Texte à étudier:

^^^^^^^^^^^^^^^^

TUI France engage la suppression des deux-tiers de ses effectifs

InFO militante par Elie Hiesse

Pascal SITTLER/REA

Incriminant la crise sanitaire, la filiale française du géant allemand du tourisme a annoncé la suppression de 583 postes, soit 65% des effectifs. FO dénonce des « licenciements subis » pour l’essentiel, les conditions de départ volontaires étant peu attractives.

C’est le premier plan social ouvert chez un voyagiste français depuis la crise sanitaire. Et l’ampleur de la restructuration laisse sous le choc les 904 salariés de TUI France : la filiale française du géant allemand du tourisme (numéro un mondial) engage la suppression de 583 postes, soit 65% des effectifs. Les conditions de départ proposées sont un second coup de massue.

Elles ont été dévoilées, mercredi 24 juin, lors d’un comité social et économique (CSE) consacré à la lecture du projet de licenciements (livre 1). Il s’agit pour l’essentiel de licenciements subis. La direction a laissé une petite semaine pour voir s’il y a des départs volontaires, commente Jorge Partida, délégué central FO. Il dénonce une direction qui veut aller très vite et ne laisse aucune place à la négociation. Et ce, alors qu’elle propose des conditions de départ peu attractives. Tout est au ras des pâquerettes, résume le militant.

^^^^^^^^^^^^^^^^

Jeu de données:
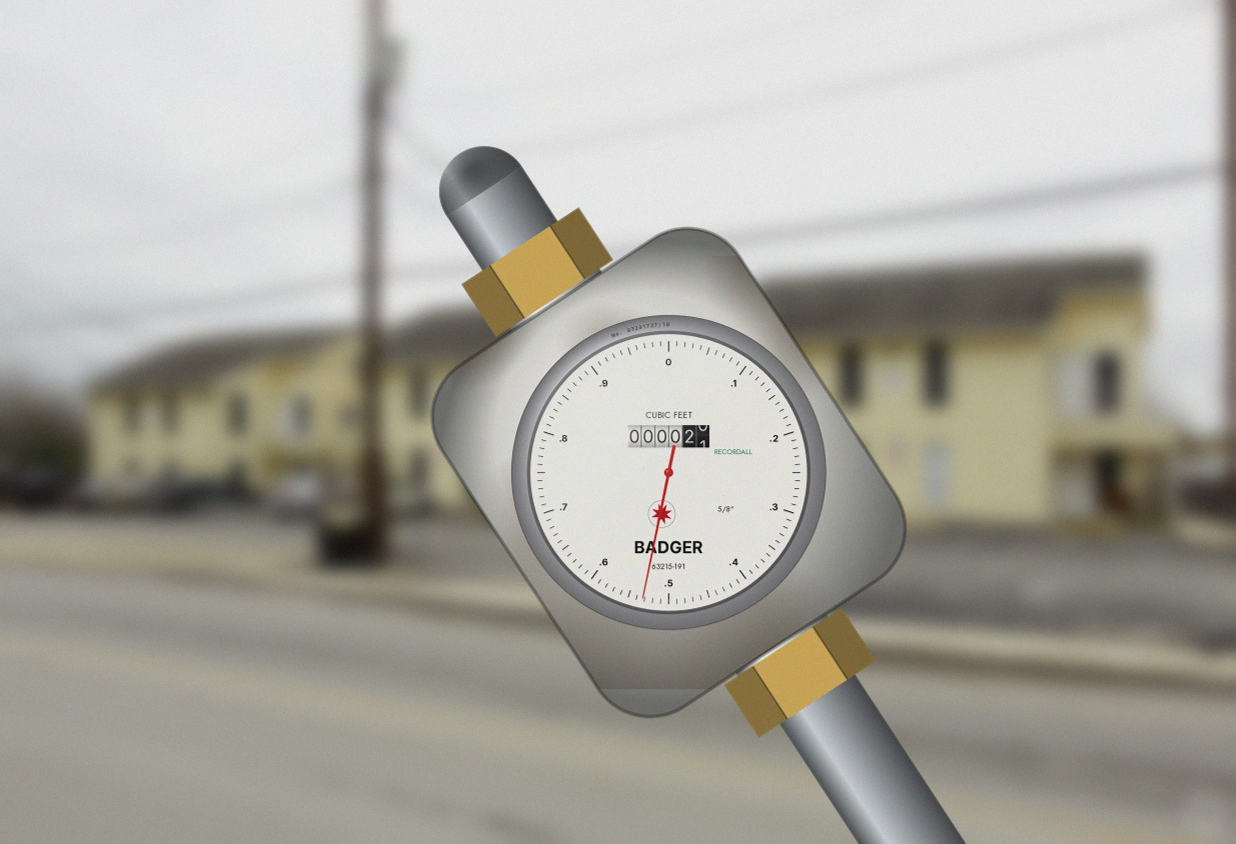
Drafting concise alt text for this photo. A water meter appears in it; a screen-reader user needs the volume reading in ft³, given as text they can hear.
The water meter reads 20.53 ft³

^^^^^^^^^^^^^^^^

Consigne:
D'après l'article sur TUI France, pourquoi le syndicat FO estime-t-il que les suppressions de postes seront pour l'essentiel des « licenciements subis » ? Répondez en une à trois phrases. Servez-vous seulement de l'article sur TUI France.

Réponse:
Selon FO, il s'agira surtout de licenciements subis parce que les conditions de départ volontaire proposées par la direction sont peu attractives.